Saturday, November 6, 2010

The "House" of Invention

     First Car in England Built by a House From Buffalo!

Buffalo Times, February 22 1931

Harry A. House Jr.
   If that sounds a little strange, it's not.  Not if the house was Harry A. House Jr. of 42 Fordham Drive, Buffalo. He designed, built and drove the first automobile in England. His father is conceded by many to have constructed America's initial automobile, which alarmed the citizens of Bridgeport Conn., in 1866.  Retired now after 15 years as chief engineer of the former Wire Wheel corporation of America here, House works daily in a fully equipped machine shop in the basement of his home, perfecting ideas to swell his total of half a hundred patented inventions.
Got First License in 1897
   The first license that England ever issued, which bears his name, hangs in the club rooms of the Royal Automobile Club of Great Britain, to which both House and the Prince of Wales belong. The license was issued in 1897 at Somerset House where deeds and records are kept in London. It was larger than a present day birth certificate and bore the royal coat of arms. House and his father, Henry A. House Sr., went to England in 1889 to join Sir Hiram Maxim (machine gun inventor) in working out a flying machine. Wilbur Wright came to England at the time to view the invention.  Several trial flights ended disastrously and backers of the project eventually withdrew their support. The flying machine was abandoned by Sir Hiram and his two American helpers.

■ **What you need to do**
Continue the article above about Harry A. House Jr. and the first car in England, starting right after its final sentence.

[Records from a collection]

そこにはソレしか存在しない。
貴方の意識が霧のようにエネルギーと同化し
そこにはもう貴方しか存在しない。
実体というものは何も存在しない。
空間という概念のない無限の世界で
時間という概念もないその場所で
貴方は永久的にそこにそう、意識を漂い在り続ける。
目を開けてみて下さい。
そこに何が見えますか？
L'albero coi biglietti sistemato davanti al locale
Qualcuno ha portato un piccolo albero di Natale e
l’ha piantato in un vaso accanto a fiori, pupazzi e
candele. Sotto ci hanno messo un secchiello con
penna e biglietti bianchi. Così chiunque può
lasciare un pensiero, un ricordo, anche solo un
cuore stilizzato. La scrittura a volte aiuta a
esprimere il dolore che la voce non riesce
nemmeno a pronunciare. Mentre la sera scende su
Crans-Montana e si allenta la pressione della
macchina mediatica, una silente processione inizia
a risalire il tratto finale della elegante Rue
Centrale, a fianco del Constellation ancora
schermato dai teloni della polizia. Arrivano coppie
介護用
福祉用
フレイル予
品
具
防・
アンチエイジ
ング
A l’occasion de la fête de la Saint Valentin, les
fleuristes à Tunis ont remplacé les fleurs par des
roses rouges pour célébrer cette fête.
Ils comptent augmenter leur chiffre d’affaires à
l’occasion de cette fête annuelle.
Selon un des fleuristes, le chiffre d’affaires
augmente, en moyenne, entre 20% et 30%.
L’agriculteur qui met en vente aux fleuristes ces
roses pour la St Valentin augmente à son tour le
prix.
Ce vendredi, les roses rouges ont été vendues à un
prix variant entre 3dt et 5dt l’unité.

---

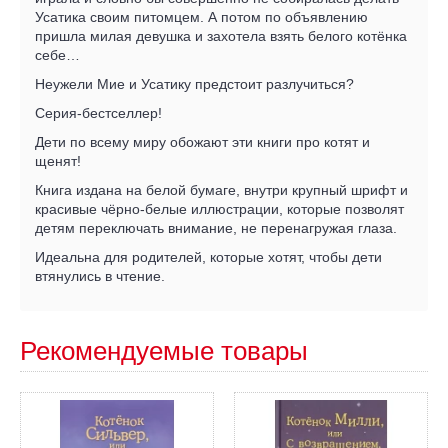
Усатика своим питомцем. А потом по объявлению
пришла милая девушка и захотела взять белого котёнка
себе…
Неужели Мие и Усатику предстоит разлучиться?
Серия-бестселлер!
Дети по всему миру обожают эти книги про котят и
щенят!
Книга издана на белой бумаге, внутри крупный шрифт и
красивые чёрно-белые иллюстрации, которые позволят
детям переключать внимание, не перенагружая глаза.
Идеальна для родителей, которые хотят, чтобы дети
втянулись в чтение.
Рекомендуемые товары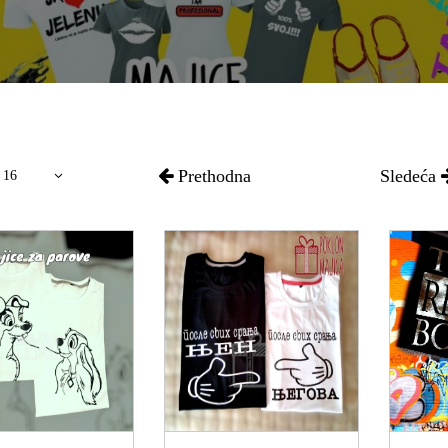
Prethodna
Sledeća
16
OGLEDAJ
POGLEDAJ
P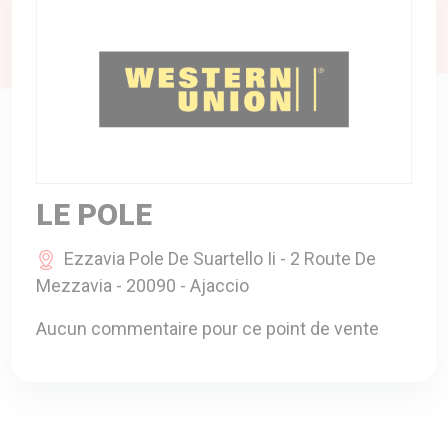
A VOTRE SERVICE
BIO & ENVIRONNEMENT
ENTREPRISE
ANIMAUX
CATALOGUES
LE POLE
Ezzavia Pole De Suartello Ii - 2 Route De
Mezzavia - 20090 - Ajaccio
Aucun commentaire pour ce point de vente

■ **Result for this exercise**
Maxim's Steam Powered Aircraft -1890's 
Made Steam Driven Vehicle
  The elder House returned to the United States while his son remained in England and began experimentations on a self-propelled commercial vehicle. He evolved a steam driven machine which weighed a ton and a half and which was capable of achieving a speed of 30 miles per hour. The steam was generated by kerosene oil and a funnel led out through the top to carry out the heat.  A license had to be taken out before the steam auto could be operated generally on the roads.  There wasn't any form to cover such a situation, so one was hastily and elaborately devised.  It cost House two pounds (about ten dollars) to take out his first license.   
  The government became interested in the vehicle and as a experiment used it for Royal Mail Service. For Six weeks, Houses' automobile carried the mail from London to Riegate, a distance of 30 miles.  Sharply at 10 the steam car would chug off on it's mission while crowds gathered to see the horseless contraption make it's way over the bumpy roads.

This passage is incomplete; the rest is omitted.